Specifications page example

Using the data from these tables, we planned to generate a number of feature vectors that we could use to represent car elements and generate a predictive model for MSRP

Data Collection¶

A lot of scraping was required to collect the data we had found. The code we created to accolate specifications data into a CSV had to iterate through three layers of web scraping:

#### Scraping names of each 2021 vehicle model
- Research options on cars.com allowed us to search for vehicle models by year. From these pages, we obtained the names of all 2021 models.
- Yield: 440* different models
#### Scraping trims of each 2021 vehicle model
- Each vehicle model had a trims page from which we obtained the links to specification pages for each trim option.
- Yield: ~2450* different trims
#### Scraping specifications for each trim
- Each vehicle trim has a specifications page from which we obtained as much information as possible.
- Yield: for each of the trims we obtained...
  - List of exterior and interior color options
  - Whatever specs were included in the table - since the given specifications not consistent across all vehicles (for example, some had trailering information listed while others did not) we ran scraping code that collected all available entries, whatever they might be. When we appended the data for each car trim to a singular data frame, the various specification categories were matched up in their own columns.

* WORK TO BE COMPLETED: In the text on scraping car data, which website's research options were used to search for vehicle models by year?

* ENTRIES:
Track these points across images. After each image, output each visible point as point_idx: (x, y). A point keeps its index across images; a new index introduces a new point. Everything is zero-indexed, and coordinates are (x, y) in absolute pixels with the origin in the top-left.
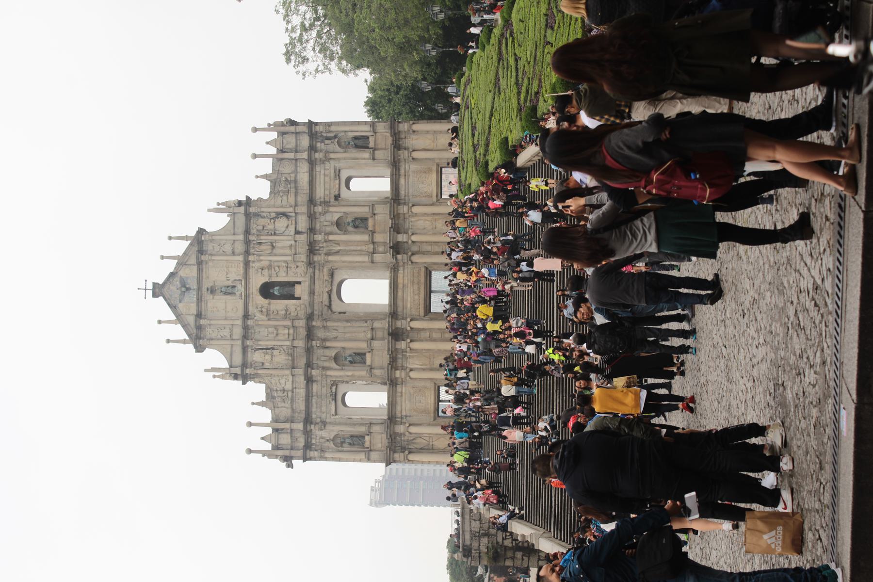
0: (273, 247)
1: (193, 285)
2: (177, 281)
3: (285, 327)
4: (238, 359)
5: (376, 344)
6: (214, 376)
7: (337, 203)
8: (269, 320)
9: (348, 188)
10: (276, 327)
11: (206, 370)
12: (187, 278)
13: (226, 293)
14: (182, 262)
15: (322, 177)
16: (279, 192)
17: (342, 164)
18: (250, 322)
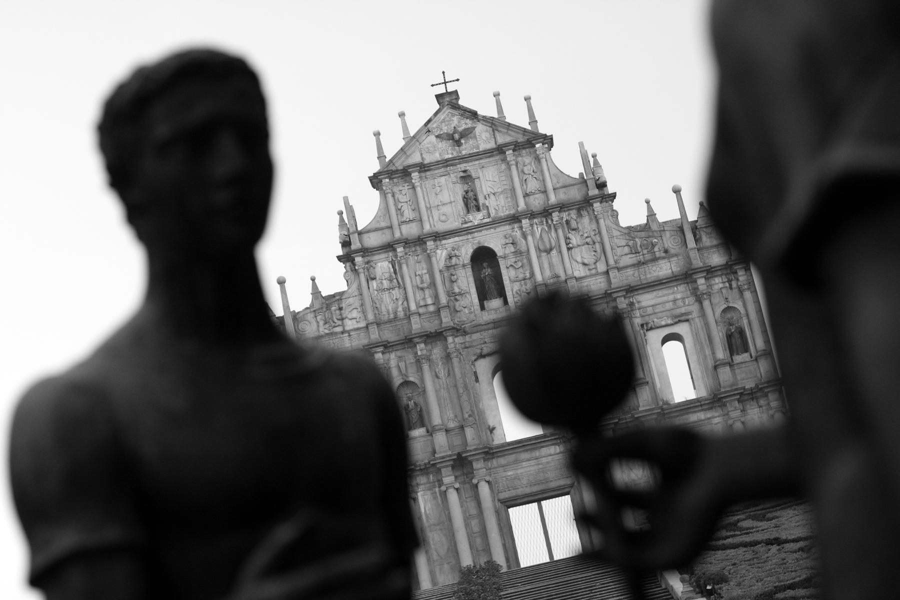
0: (549, 251)
1: (467, 148)
2: (467, 123)
3: (436, 297)
4: (373, 240)
5: (440, 439)
6: (340, 213)
8: (440, 271)
9: (665, 340)
10: (433, 284)
11: (346, 200)
12: (475, 137)
13: (466, 200)
14: (496, 124)
15: (671, 297)
16: (633, 239)
17: (698, 322)
18: (430, 244)
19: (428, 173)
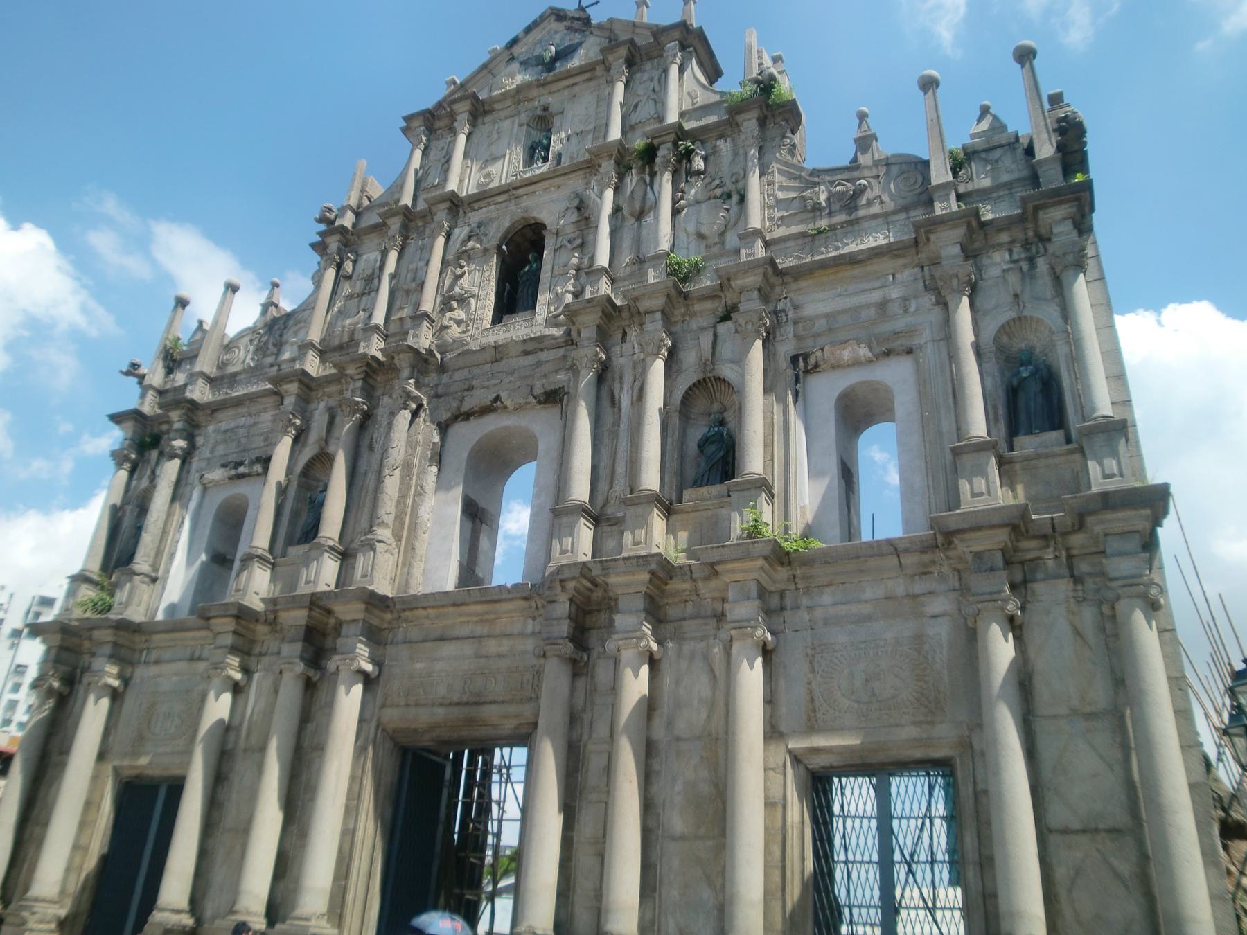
7: (783, 363)
15: (876, 296)
19: (488, 118)
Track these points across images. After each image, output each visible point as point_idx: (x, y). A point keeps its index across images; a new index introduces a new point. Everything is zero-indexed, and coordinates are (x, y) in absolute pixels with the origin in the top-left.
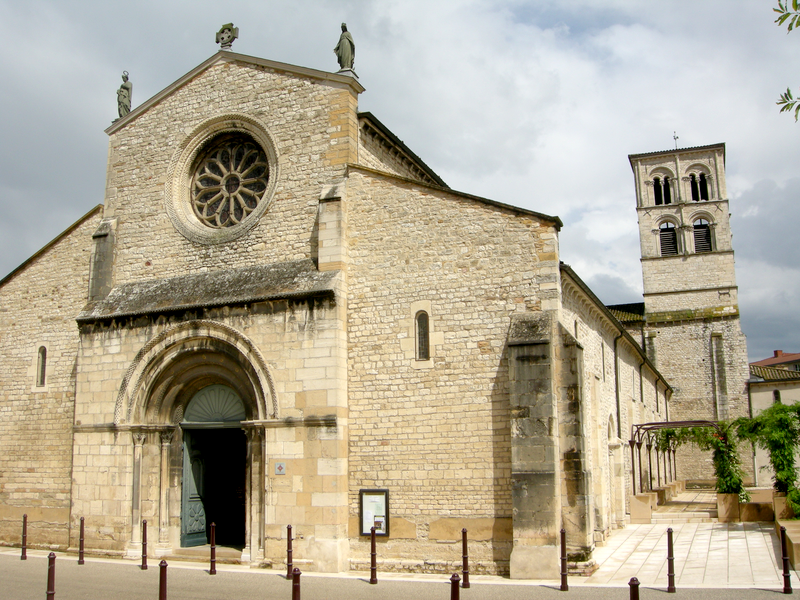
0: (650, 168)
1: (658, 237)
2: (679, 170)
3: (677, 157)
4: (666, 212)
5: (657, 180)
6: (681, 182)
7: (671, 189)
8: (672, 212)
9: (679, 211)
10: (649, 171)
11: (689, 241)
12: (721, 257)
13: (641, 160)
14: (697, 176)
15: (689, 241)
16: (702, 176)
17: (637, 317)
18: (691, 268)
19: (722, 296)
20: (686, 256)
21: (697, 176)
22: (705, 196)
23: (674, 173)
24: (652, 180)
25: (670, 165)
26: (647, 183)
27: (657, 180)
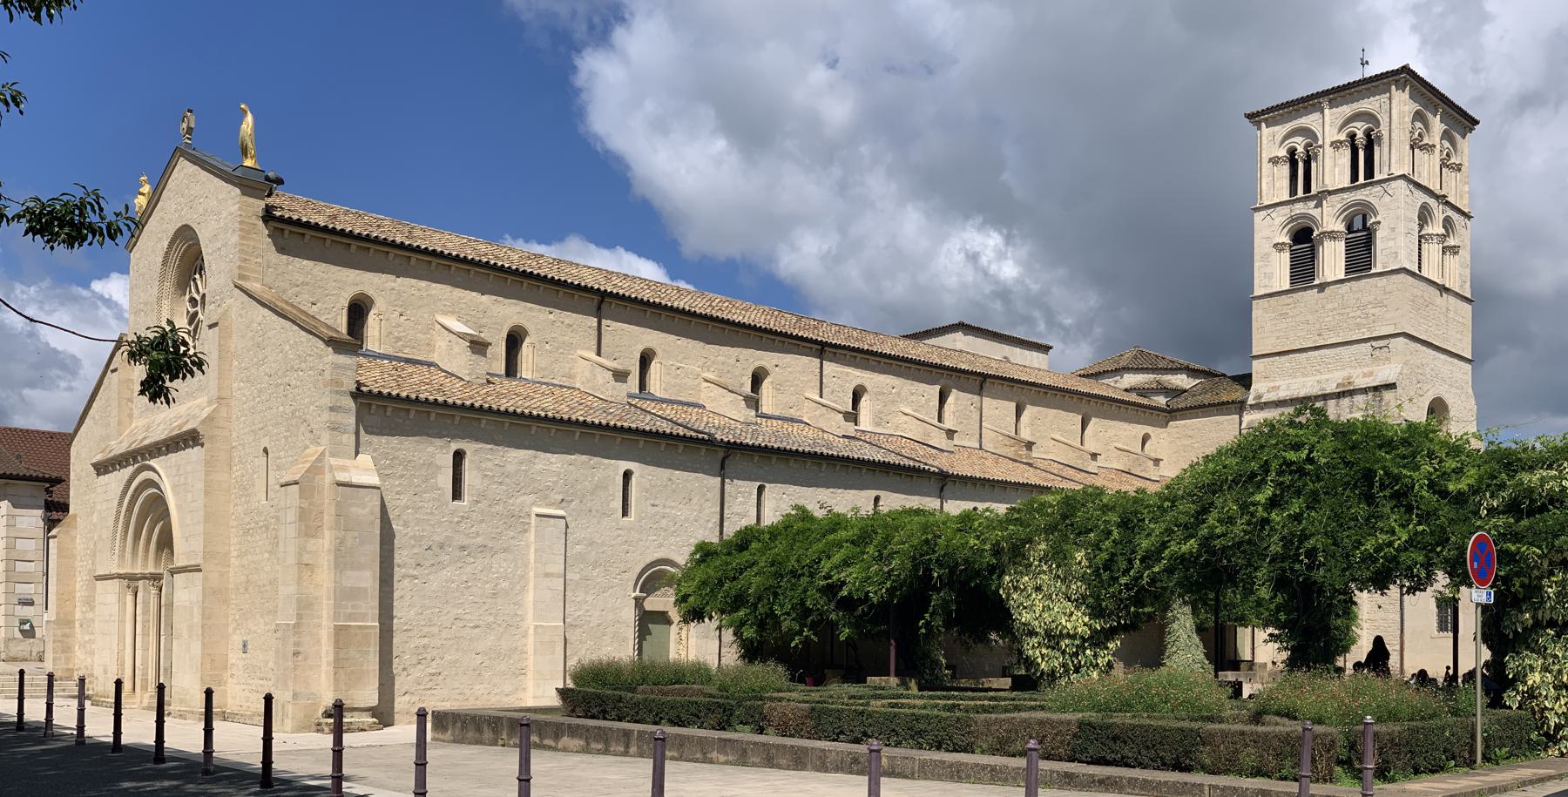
0: (1281, 130)
1: (1286, 256)
2: (1327, 128)
3: (1325, 104)
4: (1299, 208)
5: (1292, 152)
6: (1328, 150)
7: (1313, 165)
8: (1309, 208)
9: (1319, 205)
10: (1279, 138)
11: (1332, 259)
12: (1382, 281)
13: (1266, 120)
14: (1360, 134)
15: (1332, 259)
16: (1368, 134)
17: (1237, 394)
18: (1330, 306)
19: (1377, 352)
20: (1322, 287)
21: (1360, 134)
22: (1370, 173)
23: (1319, 136)
24: (1283, 153)
25: (1310, 121)
26: (1274, 161)
27: (1292, 152)
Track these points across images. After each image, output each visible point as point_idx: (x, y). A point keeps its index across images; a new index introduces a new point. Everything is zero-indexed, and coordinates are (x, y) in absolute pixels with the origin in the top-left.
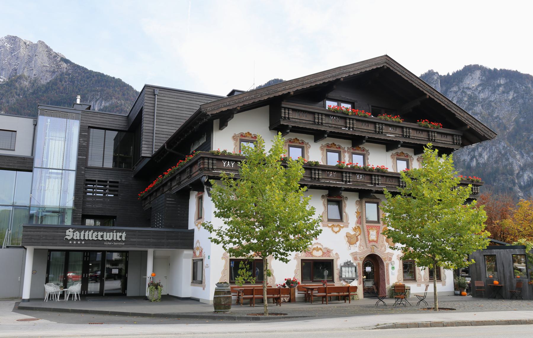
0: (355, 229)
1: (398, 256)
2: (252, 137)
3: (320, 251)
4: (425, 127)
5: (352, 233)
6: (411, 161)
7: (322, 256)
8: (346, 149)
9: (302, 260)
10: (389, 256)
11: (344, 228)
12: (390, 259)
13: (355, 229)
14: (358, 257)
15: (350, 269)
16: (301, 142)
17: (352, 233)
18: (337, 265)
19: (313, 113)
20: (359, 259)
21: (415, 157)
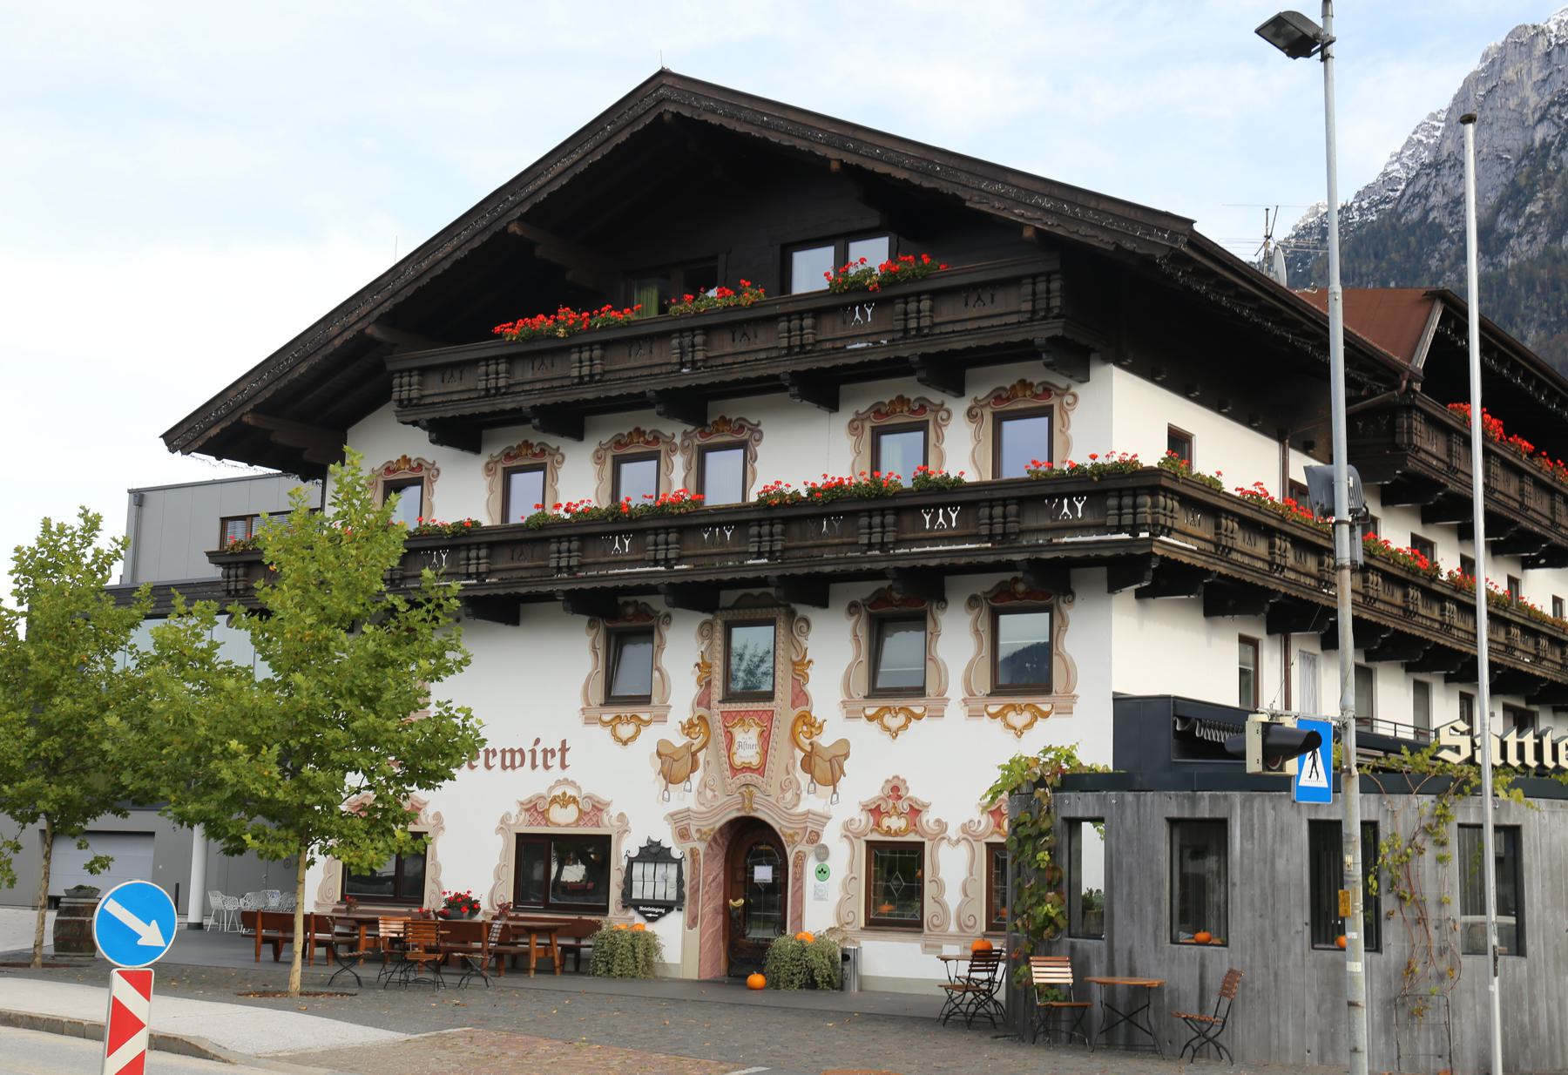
0: (691, 725)
1: (847, 826)
2: (412, 469)
3: (572, 809)
4: (857, 290)
5: (679, 741)
6: (938, 426)
7: (577, 823)
8: (678, 440)
9: (519, 836)
10: (811, 827)
11: (653, 726)
12: (815, 837)
13: (688, 728)
14: (693, 830)
15: (661, 869)
16: (537, 450)
17: (679, 741)
18: (619, 852)
19: (474, 363)
20: (696, 836)
21: (958, 408)
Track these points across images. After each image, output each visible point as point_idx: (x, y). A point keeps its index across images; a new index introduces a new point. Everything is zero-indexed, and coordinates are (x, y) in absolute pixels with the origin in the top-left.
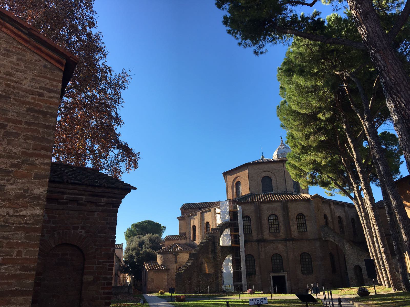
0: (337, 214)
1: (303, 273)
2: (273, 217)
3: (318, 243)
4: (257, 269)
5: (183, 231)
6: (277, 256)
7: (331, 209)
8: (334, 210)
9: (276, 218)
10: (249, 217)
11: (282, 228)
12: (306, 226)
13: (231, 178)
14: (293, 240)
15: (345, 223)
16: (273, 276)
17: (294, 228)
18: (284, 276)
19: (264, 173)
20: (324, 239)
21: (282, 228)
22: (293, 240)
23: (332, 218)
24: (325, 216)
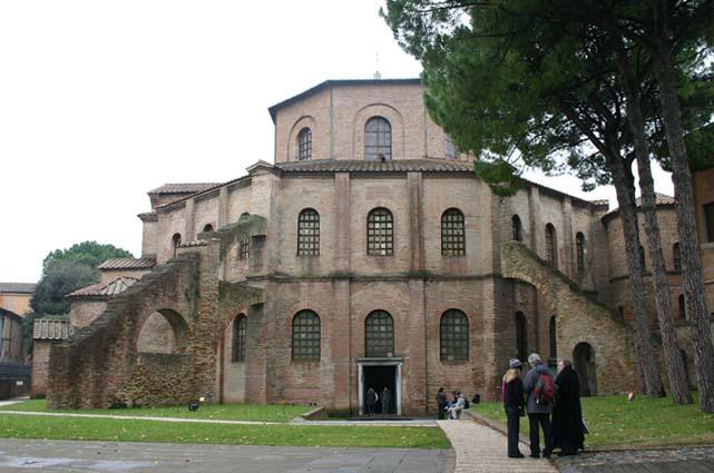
0: (545, 219)
1: (443, 357)
2: (380, 216)
3: (489, 286)
4: (326, 348)
5: (150, 251)
6: (378, 316)
7: (531, 202)
8: (539, 208)
9: (389, 218)
10: (316, 213)
11: (402, 242)
12: (464, 242)
13: (288, 119)
14: (425, 277)
15: (560, 243)
16: (365, 368)
17: (433, 245)
18: (395, 367)
19: (373, 108)
20: (505, 276)
21: (402, 242)
22: (425, 277)
23: (533, 224)
24: (516, 219)
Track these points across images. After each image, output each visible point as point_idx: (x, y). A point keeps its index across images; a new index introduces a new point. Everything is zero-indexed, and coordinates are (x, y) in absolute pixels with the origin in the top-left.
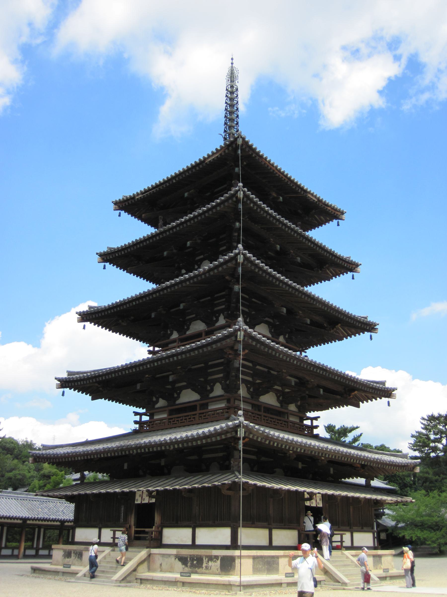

* FINAL RESULT: cars.com